(The problem) Summarize the passage on seventeenth- and eighteenth-century French theater in two sentences.

(Selected excerpt)
○ ○ ○

17th & 18th Century French Theater
Theater was France’s pre-eminent art form from the seventeenth- through the early nineteenth centuries. Theater was also a public, collective social experience as well as a cultural institution often in contention with other institutions—religious and political.
During the first half of the semester, we will pay special attention to problems of political theology, sovereignty, and voluntary servitude. In the second half, we will examine how the social came to occupy the position previously consecrated to the political. But these large conceptual patterns also allow plenty of room for discussion of other topics such as formal innovation, gender and sexuality, censorship, acting, the history of the family, and much more.

○ ○ ○

(Supplied data)
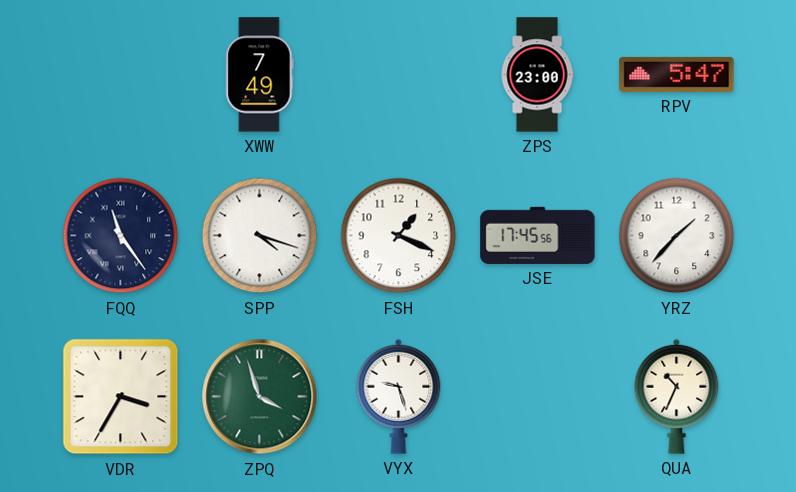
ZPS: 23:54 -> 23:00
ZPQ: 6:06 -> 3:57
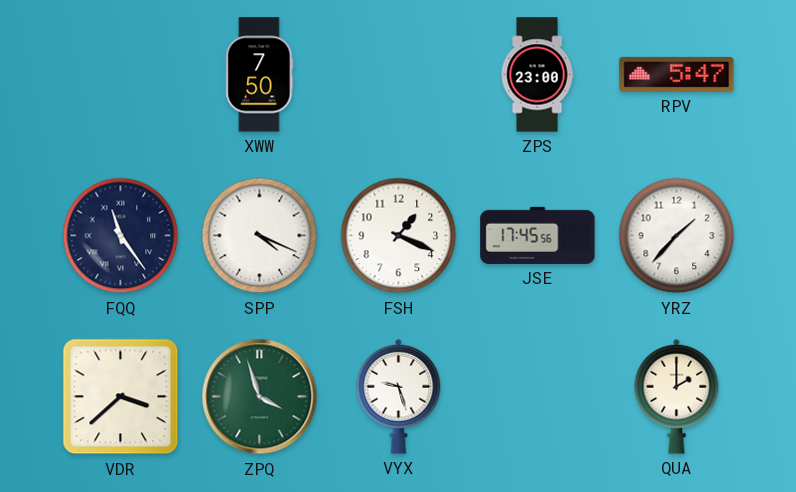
XWW: 7:49 -> 7:50
SPP: 4:18 -> 4:19
VDR: 3:35 -> 3:38
QUA: 10:34 -> 2:00
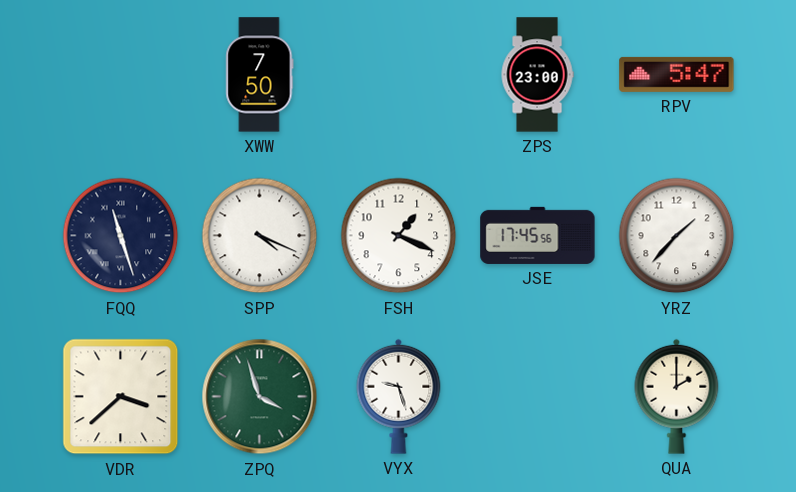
FQQ: 11:24 -> 11:27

○ ○ ○

(Final result) Theater was France's pre-eminent art form from the seventeenth through the early nineteenth centuries, both a collective social experience and a cultural institution often in contention with religious and political institutions. The first half of the semester attends to political theology, sovereignty, and voluntary servitude, and the second examines how the social came to occupy the position once held by the political, with room for topics such as formal innovation, gender and sexuality, censorship, acting, and the history of the family.